I just made my first edit on Wikipedia, on the article on 'statistical power'. Here's the old text, with the deleted parts in bold:

There are times when the recommendations of power analysis regarding sample size will be inadequate. Power analysis is appropriate when the concern is with the correct acceptance or rejection of a null hypothesis. In many contexts, the issue is less about determining if there is or is not a difference but rather with getting a more refined estimate of the population effect size. For example, if we were expecting a population correlation between intelligence and job performance of around .50, a sample size of 20 will give us approximately 80% power (alpha = .05, two-tail). However, in doing this study we are probably more interested in knowing whether the correlation is .30 or .60 or .50. In this context we would need a much larger sample size in order to reduce the confidence interval of our estimate to a range that is acceptable for our purposes. These and other considerations often result in the true but somewhat simplistic recommendation that when it comes to sample size, "More is better!"

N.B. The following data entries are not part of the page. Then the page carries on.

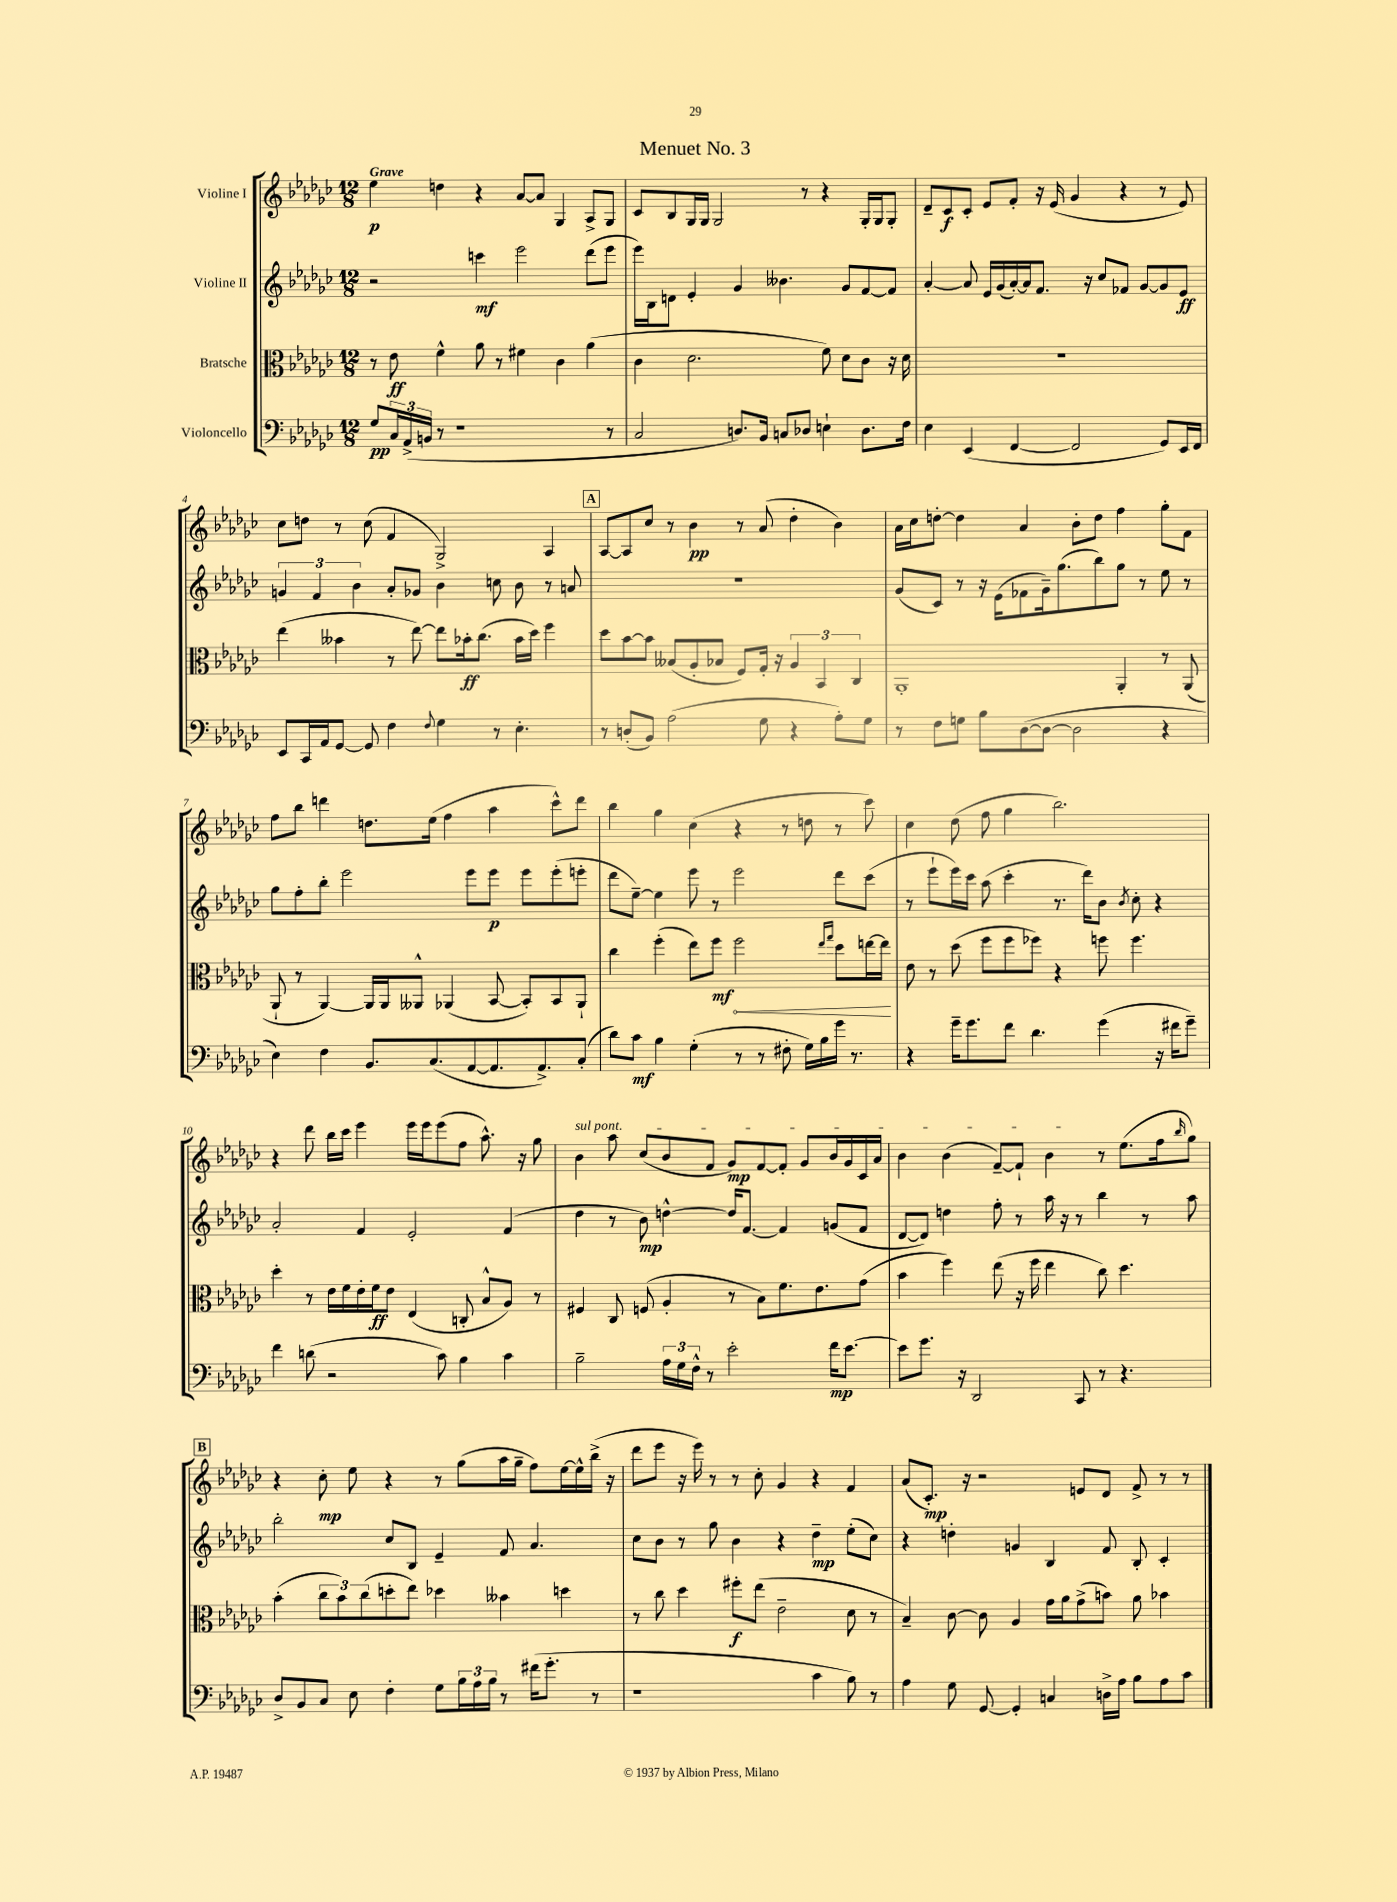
\header { title = "Menuet No. 3" }
<<
\new StaffGroup <<
\new Staff = "s0" \with { instrumentName = "Violine I" } {
    \clef treble \key ges \major \numericTimeSignature \time 12/8 \tempo "Grave"
    ees''4\p d''4 r4 aes'8~ aes'8 ges4 aes8-> ges8 |
    ces'8 bes8 ges16 ges16 ges2 r8 r4 ges16-. ges16 ges8-. |
    des'8-- ces'8\f ces'8-. ees'8 f'8-. r16 ees'16( ges'4 r4 r8 ees'8) |
    ces''8 d''8 r8 ces''8( f'4 ges2->) aes4 |
    \mark \markup { \box "A" } aes8~ aes8 ces''8 r8 bes'4\pp r8 aes'8( des''4-. bes'4) |
    aes'16 ces''16 d''8~-. d''4 aes'4 bes'8-. d''8 f''4 ges''8-. f'8 |
    f''8 bes''8 d'''4 d''8. ees''16( f''4 aes''4 ces'''8-^) d'''8 |
    bes''4 ges''4 ces''4( r4 r8 d''8 r8 ces'''8) |
    ces''4 des''8( f''8 ges''4 bes''2.) |
    r4 des'''8 bes''16 ces'''16 ees'''4 ees'''16 ees'''16 ees'''8( f''8 aes''8.-^) r16 ges''8 |
    \once \override TextSpanner.bound-details.left.text = \markup { \italic "sul pont." } bes'4\startTextSpan aes''8 ces''8( bes'8 f'8 ges'8\mp) f'8~ f'8-. ges'8 bes'16 ges'16 ces'16 aes'16 |
    bes'4 bes'4( f'8~--) f'8-! bes'4\stopTextSpan r8 ees''8.( f''16 \grace { bes''16 } ges''8) |
    \mark \markup { \box "B" } r4 ces''8-.\mp ees''8 r4 r8 ges''8( aes''16 ges''16-- f''8) ees''16~ ees''16-^ bes''16->( r16 |
    des'''8 ees'''8 r16 ees'''16) r8 r8 ces''8-. ges'4 r4 f'4 |
    aes'8( ces'8.-.\mp) r16 r2 e'8 des'8 f'8-> r8 r8 \bar "|." |
}
\new Staff = "s1" \with { instrumentName = "Violine II" } {
    \clef treble \key ges \major \numericTimeSignature \time 12/8
    r2 c'''4\mf ees'''2 des'''8( ees'''8 |
    ees'''16) bes16 d'8 ees'4-. ges'4 beses'4. ges'8 f'8~ f'8 |
    aes'4~-. aes'8 ees'16 ges'16( aes'16~-.) aes'16 f'8. r16 ces''8 fes'8 ges'8~ ges'8 ees'8\ff |
    \tuplet 3/2 { g'4 f'4 bes'4 } aes'8-. ges'8 bes'4 c''8 bes'8 r8 a'8 |
    \mark \markup { \box "A" } R1. |
    ges'8( ces'8) r8 r16 ees'16( fes'8 ges'16--) ges''8.( bes''8) ges''8 r8 ees''8 r8 |
    ges''8 f''8-. bes''8-. ees'''2 ees'''8 ees'''8\p ees'''8 ees'''8-.( e'''8-. |
    des'''8 ees''8~--) ees''4 ees'''8 r8 ees'''2 des'''8 ces'''8( |
    r8 ees'''8-! ees'''16) ces'''16 aes''8( ces'''4-. r8. des'''16) bes'8 \acciaccatura { bes'8 } ces''8-. r4 |
    aes'2-. f'4 ees'2-. f'4( |
    des''4 r8 bes'8\mp) d''4~-^ d''16 f'8.~ f'4 g'8( f'8 |
    des'8~ des'8) d''4 f''8-. r8 aes''16 r16 r8 bes''4 r8 aes''8 |
    \mark \markup { \box "B" } bes''2-. ces''8 bes8 ees'4-- f'8 aes'4. |
    ces''8 bes'8 r8 ges''8 bes'4 r4 des''4--\mp ees''8-.( ces''8) |
    r4 d''4-. g'4 bes4 f'8 bes8-. ces'4-. \bar "|." |
}
\new Staff = "s2" \with { instrumentName = "Bratsche" } {
    \clef alto \key ges \major \numericTimeSignature \time 12/8
    r8 ees'8\ff f'4-^ aes'8 r8 fis'4 ces'4 aes'4( |
    ces'4 des'2. f'8) des'8 ces'8 r16 des'16 |
    R1. |
    ees''4( beses'4 r8 ees''8~) ees''8 bes'16-.\ff ces''8.( bes'16 des''16) f''4 |
    \mark \markup { \box "A" } des''8 bes'8~ bes'8 beses8( aes8-. bes8 f8) ges16-. r16 \tuplet 3/2 { aes4 bes,4 ces4 } |
    aes,1-. aes,4-. r8 aes,8( |
    aes,8-! r8 aes,4~) aes,16 aes,16 aeses,8-^ aes,4( bes,8~ bes,8-.) bes,8 aes,8-! |
    ces''4 f''4-.( ees''8) f''8\mf \once \override Hairpin.circled-tip = ##t f''2\< \grace { ees''16 ges''16 } des''8 e''16~ e''16\! |
    ees'8 r8 des''8( f''8 f''8 fes''8) r4 f''8 f''4. |
    des''4-. r8 ees'16 f'16 ees'16-. f'16\ff ees'8 ees4( c8-. bes8-^ aes8) r8 |
    fis4 ces8 f8( aes4-. r8 bes8) f'8. ees'8. ges'8( |
    bes'4 f''4) ees''8( r16 f''16 ees''4 ces''8) des''4. |
    \mark \markup { \box "B" } bes'4-.( \tuplet 3/2 { ces''8 bes'8) ces''8( } d''8-. ees''8) des''4 beses'4 d''4 |
    r8 ces''8 des''4 fis''8-.\f ees''8( ees'2-- des'8 r8 |
    bes4--) ces'8~ ces'8 aes4 ges'16 aes'16 ges'8->( b'8) aes'8 bes'4 \bar "|." |
}
\new Staff = "s3" \with { instrumentName = "Violoncello" } {
    \clef bass \key ges \major \numericTimeSignature \time 12/8
    ges8\pp \tuplet 3/2 { ces16 aes,16->( b,16 } r8 r1 r8 |
    ces2 d8.) bes,16 c8 des8 e4-! des8. f16 |
    ees4 ees,4( f,4~ f,2 ges,8) ees,16 f,16 |
    ees,8 ces,16 aes,16 ges,8~ ges,8 f4 \appoggiatura { f8 } ges4 r8 ees4.-. |
    \mark \markup { \box "A" } r8 d8-.( bes,8) aes2( ges8 r4 aes8-.) ges8 |
    r8 f8 g8 bes8 des8~( des8~ des2 r4 |
    ees4) f4 bes,8. ces8.( aes,8~ aes,8. aes,8.->) ces8-.( |
    des'8) ces'8\mf bes4 ges4-.( r8 r8 fis8-. ges16) bes16 ges'16 r8. |
    r4 ges'16-- ges'8. f'8 des'4. ges'4( r16 fis'16 ges'8--) |
    f'4 d'8( r2 ces'8) bes4 ces'4 |
    bes2-- \tuplet 3/2 { aes16 ges16 f16-^ } r8 ees'2-. f'16\mp ees'8.~ |
    ees'8 ges'8. r16 des,2 ces,8 r8 r4. |
    \mark \markup { \box "B" } des8-> bes,8 ces8 ees8 f4-. ges8 \tuplet 3/2 { bes16 aes16 bes16 } r8 fis'16( ges'8.-. r8 |
    r1 ces'4 bes8) r8 |
    aes4 ges8 ges,8~ ges,4-. c4 d16-> aes16 bes8 aes8 ces'8 \bar "|." |
}
>>
>>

However, huge sample sizes can lead to statistical tests becoming so powerful that the null hypothesis is always rejected for real data. This is a problem in studies of differential item functioning.


Leaving the cost of collecting data aside, larger (appropriately collected) samples are ALWAYS BETTER. At the end of the day, if your sample is *too* large (for example if your statistical software restricts the amount of information you can load on it and you don't need the extra information anyways) you can always obtain a smaller random sample from your larger random sample. So, the 'more is better' recommendation is simple, but not simplistic.

The last paragraph reveals a fundamental misconception about statistical significance that refuses to go away. If the effect of an independent variable on the dependent variable is zero, using a very large sample will result to an estimated effect that is 0 to many decimal places; as the sample size increases further, the effect will approach *exactly* zero even more. NEVER USE STATISTICAL SIGNIFICANCE AS A PROXY FOR PRACTICAL SIGNIFICANCE. I have no clue whether large sample sizes have been seen as a problem in the past in studies of differential item functioning, but if that is the case then the researchers are idiots.

Here is another post on problematic applications of statistical significance.

2 comments:

  1. Gabriel M. Says:

    Michael G., from http://yetanothersheep.blogspot.com/, has several posts on this, including one with a debate in the comments with a McClosky fan.

    He also has another post on misconceptions surrounding heteroskedasticity,

  2. datacharmer Says:

    Thanks Gabriel, I'll have a look.